Department of Thyroid Surgery, The First Hospital of China Medical University, Shenyang, Liaoning Province, 110001, China.
Endocrine. 2023 Dec;82(3):457-466. doi: 10.1007/s12020-023-03466-9. Epub 2023 Oct 7.
There are conflicting reports on the factors that increase the likelihood of patients dying from follicular thyroid carcinoma (FTC). Therefore, it is critical to identify risk factors of patients with FTC. This study aimed to identify the factors that increase the risk of death of patients with FTC and help clinicians make better treatment and follow-up decisions.

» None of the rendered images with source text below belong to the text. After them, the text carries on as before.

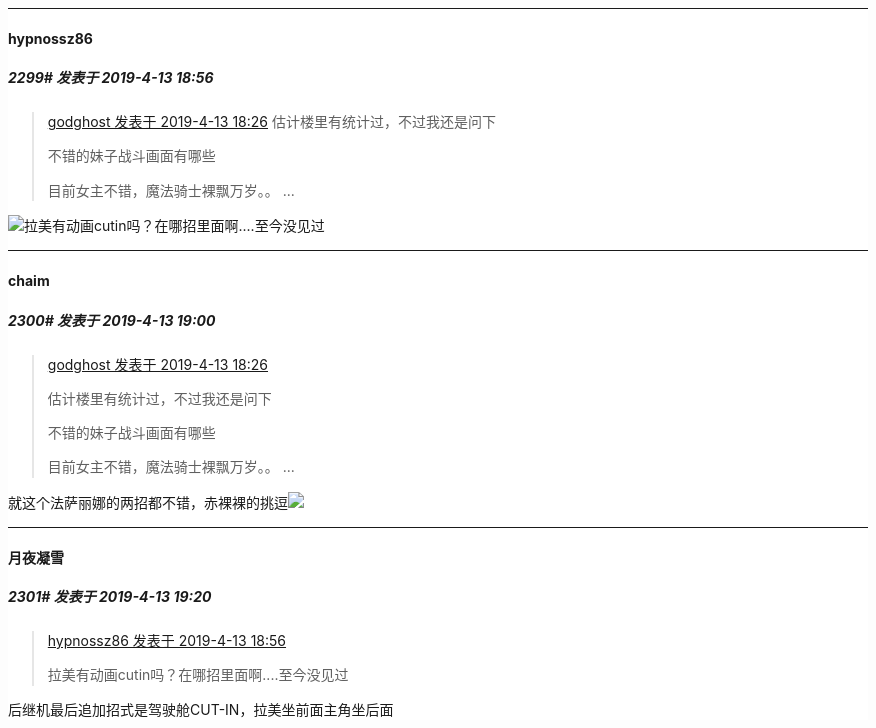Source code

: 





*****

####  hypnossz86  
##### 2299#       发表于 2019-4-13 18:56



<blockquote><a href="httphttps://bbs.saraba1st.com/2b/forum.php?mod=redirect&amp;goto=findpost&amp;pid=43289968&amp;ptid=1792364" target="_blank">godghost 发表于 2019-4-13 18:26</a>
估计楼里有统计过，不过我还是问下

不错的妹子战斗画面有哪些

目前女主不错，魔法骑士裸飘万岁。。 ...</blockquote>
<img src="https://static.saraba1st.com/image/smiley/face2017/001.png" referrerpolicy="no-referrer">拉美有动画cutin吗？在哪招里面啊....至今没见过







*****

####  chaim  
##### 2300#       发表于 2019-4-13 19:00



<blockquote><a href="httphttps://bbs.saraba1st.com/2b/forum.php?mod=redirect&amp;goto=findpost&amp;pid=43289968&amp;ptid=1792364" target="_blank">godghost 发表于 2019-4-13 18:26</a>

估计楼里有统计过，不过我还是问下

不错的妹子战斗画面有哪些

目前女主不错，魔法骑士裸飘万岁。。 ...</blockquote>
就这个法萨丽娜的两招都不错，赤裸裸的挑逗<img src="https://static.saraba1st.com/image/smiley/face2017/077.png" referrerpolicy="no-referrer">







*****

####  月夜凝雪  
##### 2301#       发表于 2019-4-13 19:20



<blockquote><a href="httphttps://bbs.saraba1st.com/2b/forum.php?mod=redirect&amp;goto=findpost&amp;pid=43290238&amp;ptid=1792364" target="_blank">hypnossz86 发表于 2019-4-13 18:56</a>

拉美有动画cutin吗？在哪招里面啊....至今没见过</blockquote>
后继机最后追加招式是驾驶舱CUT-IN，拉美坐前面主角坐后面

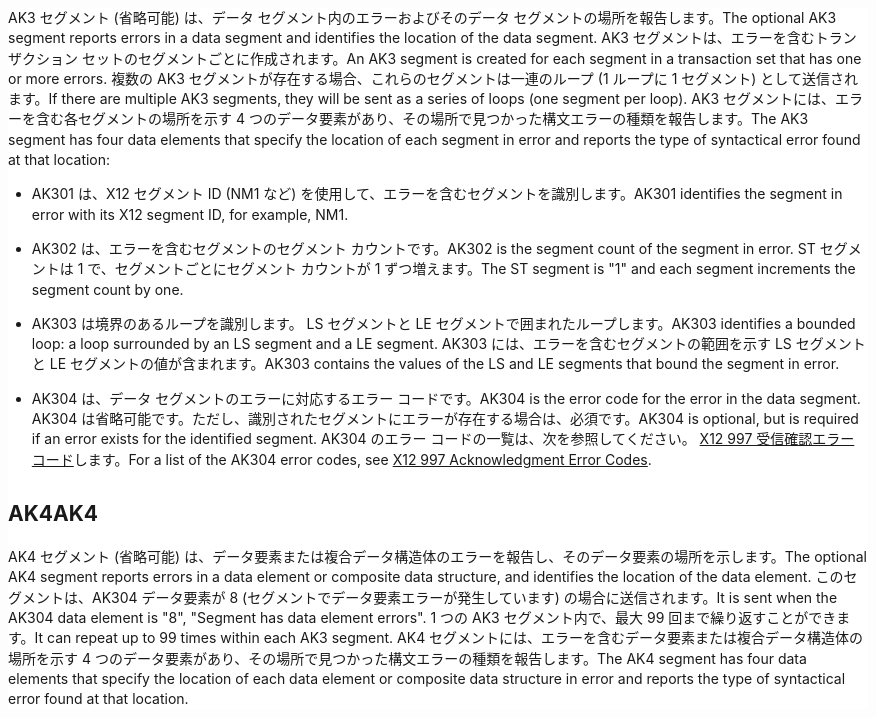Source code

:  <span data-ttu-id="b5e3a-191">AK3 セグメント (省略可能) は、データ セグメント内のエラーおよびそのデータ セグメントの場所を報告します。</span><span class="sxs-lookup"><span data-stu-id="b5e3a-191">The optional AK3 segment reports errors in a data segment and identifies the location of the data segment.</span></span> <span data-ttu-id="b5e3a-192">AK3 セグメントは、エラーを含むトランザクション セットのセグメントごとに作成されます。</span><span class="sxs-lookup"><span data-stu-id="b5e3a-192">An AK3 segment is created for each segment in a transaction set that has one or more errors.</span></span> <span data-ttu-id="b5e3a-193">複数の AK3 セグメントが存在する場合、これらのセグメントは一連のループ (1 ループに 1 セグメント) として送信されます。</span><span class="sxs-lookup"><span data-stu-id="b5e3a-193">If there are multiple AK3 segments, they will be sent as a series of loops (one segment per loop).</span></span> <span data-ttu-id="b5e3a-194">AK3 セグメントには、エラーを含む各セグメントの場所を示す 4 つのデータ要素があり、その場所で見つかった構文エラーの種類を報告します。</span><span class="sxs-lookup"><span data-stu-id="b5e3a-194">The AK3 segment has four data elements that specify the location of each segment in error and reports the type of syntactical error found at that location:</span></span>  
  
-   <span data-ttu-id="b5e3a-195">AK301 は、X12 セグメント ID (NM1 など) を使用して、エラーを含むセグメントを識別します。</span><span class="sxs-lookup"><span data-stu-id="b5e3a-195">AK301 identifies the segment in error with its X12 segment ID, for example, NM1.</span></span>  
  
-   <span data-ttu-id="b5e3a-196">AK302 は、エラーを含むセグメントのセグメント カウントです。</span><span class="sxs-lookup"><span data-stu-id="b5e3a-196">AK302 is the segment count of the segment in error.</span></span> <span data-ttu-id="b5e3a-197">ST セグメントは 1 で、セグメントごとにセグメント カウントが 1 ずつ増えます。</span><span class="sxs-lookup"><span data-stu-id="b5e3a-197">The ST segment is "1" and each segment increments the segment count by one.</span></span>  
  
-   <span data-ttu-id="b5e3a-198">AK303 は境界のあるループを識別します。 LS セグメントと LE セグメントで囲まれたループします。</span><span class="sxs-lookup"><span data-stu-id="b5e3a-198">AK303 identifies a bounded loop: a loop surrounded by an LS segment and a LE segment.</span></span> <span data-ttu-id="b5e3a-199">AK303 には、エラーを含むセグメントの範囲を示す LS セグメントと LE セグメントの値が含まれます。</span><span class="sxs-lookup"><span data-stu-id="b5e3a-199">AK303 contains the values of the LS and LE segments that bound the segment in error.</span></span>  
  
-   <span data-ttu-id="b5e3a-200">AK304 は、データ セグメントのエラーに対応するエラー コードです。</span><span class="sxs-lookup"><span data-stu-id="b5e3a-200">AK304 is the error code for the error in the data segment.</span></span> <span data-ttu-id="b5e3a-201">AK304 は省略可能です。ただし、識別されたセグメントにエラーが存在する場合は、必須です。</span><span class="sxs-lookup"><span data-stu-id="b5e3a-201">AK304 is optional, but is required if an error exists for the identified segment.</span></span> <span data-ttu-id="b5e3a-202">AK304 のエラー コードの一覧は、次を参照してください。 [X12 997 受信確認エラー コード](../core/x12-997-acknowledgment-error-codes.md)します。</span><span class="sxs-lookup"><span data-stu-id="b5e3a-202">For a list of the AK304 error codes, see [X12 997 Acknowledgment Error Codes](../core/x12-997-acknowledgment-error-codes.md).</span></span>  
  
## <a name="ak4"></a><span data-ttu-id="b5e3a-203">AK4</span><span class="sxs-lookup"><span data-stu-id="b5e3a-203">AK4</span></span>  
 <span data-ttu-id="b5e3a-204">AK4 セグメント (省略可能) は、データ要素または複合データ構造体のエラーを報告し、そのデータ要素の場所を示します。</span><span class="sxs-lookup"><span data-stu-id="b5e3a-204">The optional AK4 segment reports errors in a data element or composite data structure, and identifies the location of the data element.</span></span> <span data-ttu-id="b5e3a-205">このセグメントは、AK304 データ要素が 8 (セグメントでデータ要素エラーが発生しています) の場合に送信されます。</span><span class="sxs-lookup"><span data-stu-id="b5e3a-205">It is sent when the AK304 data element is "8", "Segment has data element errors".</span></span> <span data-ttu-id="b5e3a-206">1 つの AK3 セグメント内で、最大 99 回まで繰り返すことができます。</span><span class="sxs-lookup"><span data-stu-id="b5e3a-206">It can repeat up to 99 times within each AK3 segment.</span></span> <span data-ttu-id="b5e3a-207">AK4 セグメントには、エラーを含むデータ要素または複合データ構造体の場所を示す 4 つのデータ要素があり、その場所で見つかった構文エラーの種類を報告します。</span><span class="sxs-lookup"><span data-stu-id="b5e3a-207">The AK4 segment has four data elements that specify the location of each data element or composite data structure in error and reports the type of syntactical error found at that location.</span></span>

A systematic literature review was conducted in PubMed and Web of Science databases for relevant studies published before January 31, 2023. Their reference lists were also analyzed. Two reviewers extracted data and evaluated the quality of eligible studies independently. Studies on patients who had open thyroidectomy procedures with or without neck dissection were included in this review. The RevMan 5.3 software was used to analyze the data.
This meta-analysis included thirteen studies with a total of 2075 patients. The following variables were associated with an increased risk of death in FTC patients: age > 45 years, male, tumor diameter > 4 cm, multifocality, extrathyroidal extension (ETE), widely invasive (WI), cervical lymph node metastasis (CLNM), distant metastases (DM) and non-radical resection tumor. Lobectomy and no radioactive iodine (RAI) treatment was not associated with the death of FTC patients.
Clinicians should pay closer attention to the following significant risk factors associated with the death of FTC patients: age (> 45), male, multifocality, tumor diameter > 4 cm, ETE, WI, non-radical resection tumor, CLNM, and DM. Individualized initial treatment and close follow-up are needed FTC patients who have these risk factors.
关于增加滤泡状甲状腺癌(FTC)患者死亡风险的因素存在相互矛盾的报告。因此,确定 FTC 患者的风险因素至关重要。本研究旨在确定增加 FTC 患者死亡风险的因素,帮助临床医生做出更好的治疗和随访决策。
在 PubMed 和 Web of Science 数据库中进行了系统的文献回顾,以检索截至 2023 年 1 月 31 日发表的相关研究。还分析了它们的参考文献列表。两位审查员独立提取数据并评估合格研究的质量。本综述纳入了接受甲状腺切除术(伴或不伴颈部清扫术)的患者的研究。使用 RevMan 5.3 软件分析数据。
本荟萃分析共纳入 13 项研究,共计 2075 例患者。以下变量与 FTC 患者死亡风险增加相关:年龄>45 岁、男性、肿瘤直径>4cm、多灶性、甲状腺外侵犯(ETE)、广泛浸润(WI)、颈淋巴结转移(CLNM)、远处转移(DM)和非根治性切除肿瘤。甲状腺叶切除术和无放射性碘(RAI)治疗与 FTC 患者的死亡无关。
临床医生应更加关注与 FTC 患者死亡相关的以下显著风险因素:年龄(>45 岁)、男性、多灶性、肿瘤直径>4cm、ETE、WI、非根治性切除肿瘤、CLNM 和 DM。对于具有这些风险因素的 FTC 患者,需要个体化的初始治疗和密切随访。